[Saved data entries]
★ ★ ★
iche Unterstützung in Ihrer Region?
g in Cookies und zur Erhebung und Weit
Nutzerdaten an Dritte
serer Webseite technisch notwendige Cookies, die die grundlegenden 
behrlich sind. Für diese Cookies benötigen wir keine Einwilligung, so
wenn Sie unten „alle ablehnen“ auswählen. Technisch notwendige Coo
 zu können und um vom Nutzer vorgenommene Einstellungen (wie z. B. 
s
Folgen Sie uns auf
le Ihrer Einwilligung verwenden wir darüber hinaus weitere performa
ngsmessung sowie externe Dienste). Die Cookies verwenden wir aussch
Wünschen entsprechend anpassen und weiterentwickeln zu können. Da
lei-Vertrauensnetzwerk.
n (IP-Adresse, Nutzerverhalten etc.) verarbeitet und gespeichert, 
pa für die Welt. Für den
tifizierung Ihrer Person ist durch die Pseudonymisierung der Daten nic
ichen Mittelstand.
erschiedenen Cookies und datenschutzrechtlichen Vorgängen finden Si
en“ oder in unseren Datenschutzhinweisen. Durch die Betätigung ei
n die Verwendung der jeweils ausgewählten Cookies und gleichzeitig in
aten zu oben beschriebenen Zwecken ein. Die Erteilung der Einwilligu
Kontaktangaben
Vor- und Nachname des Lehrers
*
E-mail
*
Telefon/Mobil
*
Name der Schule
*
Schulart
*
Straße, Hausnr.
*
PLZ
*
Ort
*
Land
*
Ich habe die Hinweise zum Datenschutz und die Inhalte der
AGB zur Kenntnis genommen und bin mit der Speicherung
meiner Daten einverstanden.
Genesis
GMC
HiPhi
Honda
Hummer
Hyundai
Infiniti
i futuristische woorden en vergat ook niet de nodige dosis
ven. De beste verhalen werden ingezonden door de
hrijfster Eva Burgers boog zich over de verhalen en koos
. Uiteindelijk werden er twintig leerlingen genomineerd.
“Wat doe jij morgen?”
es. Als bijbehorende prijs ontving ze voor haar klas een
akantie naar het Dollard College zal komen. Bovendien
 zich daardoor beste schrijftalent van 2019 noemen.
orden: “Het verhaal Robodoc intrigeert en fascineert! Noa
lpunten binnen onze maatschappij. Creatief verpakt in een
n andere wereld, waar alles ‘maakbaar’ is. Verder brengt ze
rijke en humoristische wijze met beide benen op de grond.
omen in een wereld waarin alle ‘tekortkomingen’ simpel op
★ ★ ★
## What you need to do
Print all of the data exactly as it stands above.

## Expected answer
iche Unterstützung in Ihrer Region?
g in Cookies und zur Erhebung und Weit
Nutzerdaten an Dritte
serer Webseite technisch notwendige Cookies, die die grundlegenden 
behrlich sind. Für diese Cookies benötigen wir keine Einwilligung, so
wenn Sie unten „alle ablehnen“ auswählen. Technisch notwendige Coo
 zu können und um vom Nutzer vorgenommene Einstellungen (wie z. B. 
s
Folgen Sie uns auf
le Ihrer Einwilligung verwenden wir darüber hinaus weitere performa
ngsmessung sowie externe Dienste). Die Cookies verwenden wir aussch
Wünschen entsprechend anpassen und weiterentwickeln zu können. Da
lei-Vertrauensnetzwerk.
n (IP-Adresse, Nutzerverhalten etc.) verarbeitet und gespeichert, 
pa für die Welt. Für den
tifizierung Ihrer Person ist durch die Pseudonymisierung der Daten nic
ichen Mittelstand.
erschiedenen Cookies und datenschutzrechtlichen Vorgängen finden Si
en“ oder in unseren Datenschutzhinweisen. Durch die Betätigung ei
n die Verwendung der jeweils ausgewählten Cookies und gleichzeitig in
aten zu oben beschriebenen Zwecken ein. Die Erteilung der Einwilligu
Kontaktangaben
Vor- und Nachname des Lehrers
*
E-mail
*
Telefon/Mobil
*
Name der Schule
*
Schulart
*
Straße, Hausnr.
*
PLZ
*
Ort
*
Land
*
Ich habe die Hinweise zum Datenschutz und die Inhalte der
AGB zur Kenntnis genommen und bin mit der Speicherung
meiner Daten einverstanden.
Genesis
GMC
HiPhi
Honda
Hummer
Hyundai
Infiniti
i futuristische woorden en vergat ook niet de nodige dosis
ven. De beste verhalen werden ingezonden door de
hrijfster Eva Burgers boog zich over de verhalen en koos
. Uiteindelijk werden er twintig leerlingen genomineerd.
“Wat doe jij morgen?”
es. Als bijbehorende prijs ontving ze voor haar klas een
akantie naar het Dollard College zal komen. Bovendien
 zich daardoor beste schrijftalent van 2019 noemen.
orden: “Het verhaal Robodoc intrigeert en fascineert! Noa
lpunten binnen onze maatschappij. Creatief verpakt in een
n andere wereld, waar alles ‘maakbaar’ is. Verder brengt ze
rijke en humoristische wijze met beide benen op de grond.
omen in een wereld waarin alle ‘tekortkomingen’ simpel op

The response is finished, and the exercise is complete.